2 Introduction

Modern challenges of reproducibility in research, particularly computational reproducibility [cite], have produced a lot of discussion in papers, blogs and videos, some of which are listed here.

2.1 BES guidelines

In 2017 The britich ECological Society produced a set of reproduciblity guidelines here.

[pdf and notes coming….]

2.2 What’s a reproducible report?

For the purposes of this guide, a report is a scientific document that contains not only the text that makes up the manuscript, but also the code that generates the figures and the statistics that are reported in your manuscript. Ideally, the report is part of a self-contained project that may contain your data, your initial exploratory analyses, the final product, and the code needed to generate them.

This manuscript can be a scientific article, a conference presentation, a technical report, or a document to share your progress with your collaborators. The end product may not show any code and therefore it may not look like it was generated differently from other documents.

Typically a report contains code for data manipulation, data analysis, and figure generation alongside the text that constitutes the heart of the report. Because of this hybrid nature, if left unchecked, this mix can lead to a big mess that can be difficult to maintain and debug. In this guide, we will provide you with some advice on how to keep your report manageable.

Box xx: What is the difference between repeatability and reproducibility?

Repeatability describes how close are the results of an experiment conducted under the same conditions (same instruments, same operators, etc.). Reproducibility describes how close are the results of an experiment conducted under similar but different conditions. Repeatability ensures that you would obtain similar results when running your code on your own laptop at different times; while reproducibility ensures that giving your code to someone else would allow them to obtain the same results as yours.

2.3 Why a reproducible report?

Did you ever have to redo an analysis 6 months later, and it was difficult. You forgot which one of the 15 files with “final” in their names was really the one you should have used? Have you ever spent several hours assembling an intricate figure with your favorite drawing program, just to realize that your collaborators had forgotten to send you the latest batch of data? Writing a reproducible report alleviates some of these hurdles.

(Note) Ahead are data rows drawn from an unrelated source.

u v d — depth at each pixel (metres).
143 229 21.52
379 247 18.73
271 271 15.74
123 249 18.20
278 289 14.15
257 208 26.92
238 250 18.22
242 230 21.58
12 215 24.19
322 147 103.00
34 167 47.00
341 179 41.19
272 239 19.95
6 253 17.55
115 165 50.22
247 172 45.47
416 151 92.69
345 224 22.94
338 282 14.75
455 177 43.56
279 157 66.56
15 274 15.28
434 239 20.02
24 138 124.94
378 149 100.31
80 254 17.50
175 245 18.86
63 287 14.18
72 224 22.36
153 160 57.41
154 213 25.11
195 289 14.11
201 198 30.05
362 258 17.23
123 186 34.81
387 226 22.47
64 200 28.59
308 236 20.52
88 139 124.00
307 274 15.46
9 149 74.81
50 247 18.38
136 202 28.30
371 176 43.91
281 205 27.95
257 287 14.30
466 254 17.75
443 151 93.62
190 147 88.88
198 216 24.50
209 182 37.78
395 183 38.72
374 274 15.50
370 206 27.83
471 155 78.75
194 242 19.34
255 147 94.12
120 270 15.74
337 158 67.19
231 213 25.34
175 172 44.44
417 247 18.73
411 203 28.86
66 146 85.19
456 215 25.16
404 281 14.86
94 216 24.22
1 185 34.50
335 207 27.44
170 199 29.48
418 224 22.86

By automating how the figures and the statistics in your report are generated, you are leaving a code trail that you, your collaborators, or your readers can take, and that leads to your original data. This path to the raw data increases the transparency of your science. However, in order for the six-month-in-the-future you, your collaborators, and your readers, to be able to take this path, it is important that you organize your code and your data files consistently.

Not only does writing a reproducible report increase the transparency of your science, it reduces the mistakes that result from copying and pasting across software. Keeping the content of your manuscript in sync with the output of your statistical program is challenging. By specifying directly the output of your model in your text, it is easier to make sure you are referring to the correct model with the correct parameters. To be the devil’s advocate, one could argue that the additional code that will need to be written to integrate the results within the text could lead to additional errors. However, these bugs are possible to detect (contrary to mistakes done by copying and pasting the correct numbers), and their consequences can be assessed by re-running the code generating the manuscript after fixing them.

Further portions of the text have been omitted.